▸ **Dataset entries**
______________________________
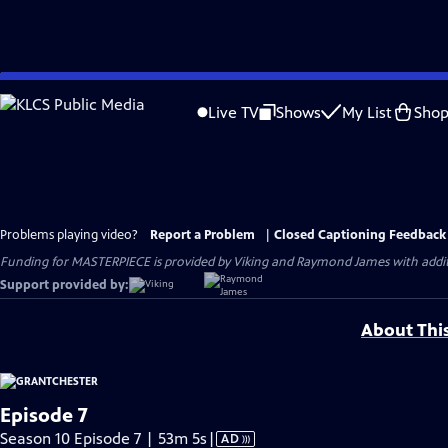
Skip
to
Live TV
Shows
My List
Sho
Main
Content
Problems playing video?
Report a Problem
|
Closed Captioning Feedback
Funding for MASTERPIECE is provided by Viking and Raymond James with additio
Support provided by:
About Thi
Episode 7
Video
Season 10 Episode 7 | 53m 5s
|
AD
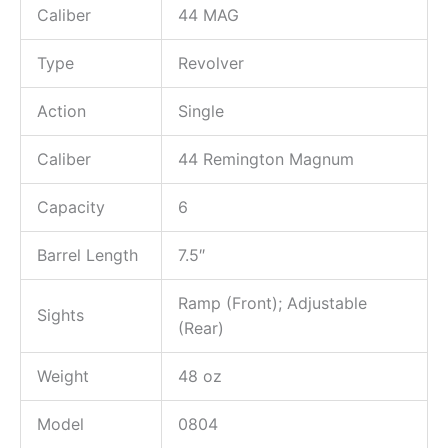
Caliber
44 MAG
Type
Revolver
Action
Single
Caliber
44 Remington Magnum
Capacity
6
Barrel Length
7.5″
Ramp (Front); Adjustable
Sights
(Rear)
Weight
48 oz
Model
0804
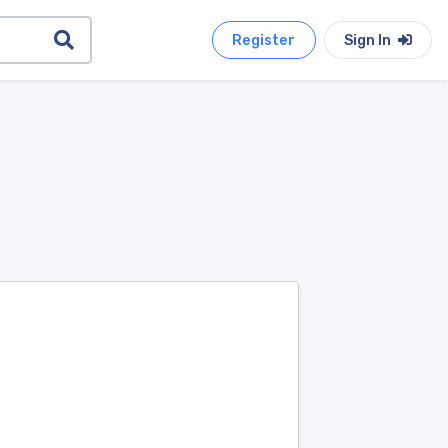
Register
Sign In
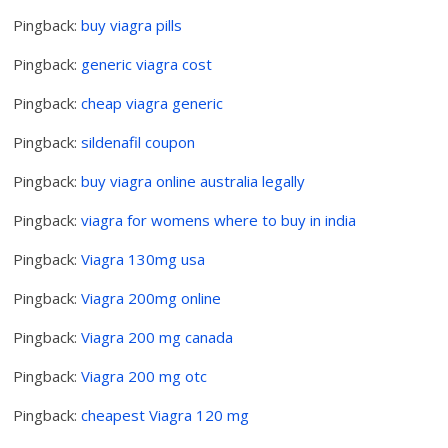
Pingback:
buy viagra pills
Pingback:
generic viagra cost
Pingback:
cheap viagra generic
Pingback:
sildenafil coupon
Pingback:
buy viagra online australia legally
Pingback:
viagra for womens where to buy in india
Pingback:
Viagra 130mg usa
Pingback:
Viagra 200mg online
Pingback:
Viagra 200 mg canada
Pingback:
Viagra 200 mg otc
Pingback:
cheapest Viagra 120 mg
______________________________
▸ **Aim of the exercise**
The entries above are to be reproduced exactly, with the pictures dropped.

▸ **Reply to the exercise**
Skip
to
Live TV
Shows
My List
Sho
Main
Content
Problems playing video?
Report a Problem
|
Closed Captioning Feedback
Funding for MASTERPIECE is provided by Viking and Raymond James with additio
Support provided by:
About Thi
Episode 7
Video
Season 10 Episode 7 | 53m 5s
|
AD
Caliber
44 MAG
Type
Revolver
Action
Single
Caliber
44 Remington Magnum
Capacity
6
Barrel Length
7.5″
Ramp (Front); Adjustable
Sights
(Rear)
Weight
48 oz
Model
0804
Register
Sign In
Pingback:
buy viagra pills
Pingback:
generic viagra cost
Pingback:
cheap viagra generic
Pingback:
sildenafil coupon
Pingback:
buy viagra online australia legally
Pingback:
viagra for womens where to buy in india
Pingback:
Viagra 130mg usa
Pingback:
Viagra 200mg online
Pingback:
Viagra 200 mg canada
Pingback:
Viagra 200 mg otc
Pingback:
cheapest Viagra 120 mg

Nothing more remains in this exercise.